* Exercise aim: Extract each line of the data below exactly as written.

* Material provided:
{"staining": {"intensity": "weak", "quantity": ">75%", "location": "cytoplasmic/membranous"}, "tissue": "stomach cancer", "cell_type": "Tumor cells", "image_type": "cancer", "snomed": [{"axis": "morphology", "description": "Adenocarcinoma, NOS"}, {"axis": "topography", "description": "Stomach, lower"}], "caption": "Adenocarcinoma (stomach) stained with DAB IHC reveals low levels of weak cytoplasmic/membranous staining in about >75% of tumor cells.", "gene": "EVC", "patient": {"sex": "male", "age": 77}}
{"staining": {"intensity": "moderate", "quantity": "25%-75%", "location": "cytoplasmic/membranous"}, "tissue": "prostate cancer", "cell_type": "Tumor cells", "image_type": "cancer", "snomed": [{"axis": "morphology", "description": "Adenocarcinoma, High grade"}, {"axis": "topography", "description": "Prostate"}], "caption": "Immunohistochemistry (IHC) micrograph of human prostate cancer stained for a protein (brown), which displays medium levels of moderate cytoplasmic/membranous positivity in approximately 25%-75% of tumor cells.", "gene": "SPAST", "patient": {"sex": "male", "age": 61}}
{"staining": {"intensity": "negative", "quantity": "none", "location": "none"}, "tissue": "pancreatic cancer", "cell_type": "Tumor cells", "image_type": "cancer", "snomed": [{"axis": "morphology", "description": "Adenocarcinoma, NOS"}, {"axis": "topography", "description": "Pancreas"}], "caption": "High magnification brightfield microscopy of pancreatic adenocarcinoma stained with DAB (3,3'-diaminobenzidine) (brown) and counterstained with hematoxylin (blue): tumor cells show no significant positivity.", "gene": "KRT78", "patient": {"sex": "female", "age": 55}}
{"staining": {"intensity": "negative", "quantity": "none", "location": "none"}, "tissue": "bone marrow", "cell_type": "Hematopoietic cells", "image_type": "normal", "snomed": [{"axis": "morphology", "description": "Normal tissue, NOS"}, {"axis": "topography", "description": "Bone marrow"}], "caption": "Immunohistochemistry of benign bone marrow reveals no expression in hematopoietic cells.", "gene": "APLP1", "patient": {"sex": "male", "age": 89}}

* Output of the exercise:
{"staining": {"intensity": "weak", "quantity": ">75%", "location": "cytoplasmic/membranous"}, "tissue": "stomach cancer", "cell_type": "Tumor cells", "image_type": "cancer", "snomed": [{"axis": "morphology", "description": "Adenocarcinoma, NOS"}, {"axis": "topography", "description": "Stomach, lower"}], "caption": "Adenocarcinoma (stomach) stained with DAB IHC reveals low levels of weak cytoplasmic/membranous staining in about >75% of tumor cells.", "gene": "EVC", "patient": {"sex": "male", "age": 77}}
{"staining": {"intensity": "moderate", "quantity": "25%-75%", "location": "cytoplasmic/membranous"}, "tissue": "prostate cancer", "cell_type": "Tumor cells", "image_type": "cancer", "snomed": [{"axis": "morphology", "description": "Adenocarcinoma, High grade"}, {"axis": "topography", "description": "Prostate"}], "caption": "Immunohistochemistry (IHC) micrograph of human prostate cancer stained for a protein (brown), which displays medium levels of moderate cytoplasmic/membranous positivity in approximately 25%-75% of tumor cells.", "gene": "SPAST", "patient": {"sex": "male", "age": 61}}
{"staining": {"intensity": "negative", "quantity": "none", "location": "none"}, "tissue": "pancreatic cancer", "cell_type": "Tumor cells", "image_type": "cancer", "snomed": [{"axis": "morphology", "description": "Adenocarcinoma, NOS"}, {"axis": "topography", "description": "Pancreas"}], "caption": "High magnification brightfield microscopy of pancreatic adenocarcinoma stained with DAB (3,3'-diaminobenzidine) (brown) and counterstained with hematoxylin (blue): tumor cells show no significant positivity.", "gene": "KRT78", "patient": {"sex": "female", "age": 55}}
{"staining": {"intensity": "negative", "quantity": "none", "location": "none"}, "tissue": "bone marrow", "cell_type": "Hematopoietic cells", "image_type": "normal", "snomed": [{"axis": "morphology", "description": "Normal tissue, NOS"}, {"axis": "topography", "description": "Bone marrow"}], "caption": "Immunohistochemistry of benign bone marrow reveals no expression in hematopoietic cells.", "gene": "APLP1", "patient": {"sex": "male", "age": 89}}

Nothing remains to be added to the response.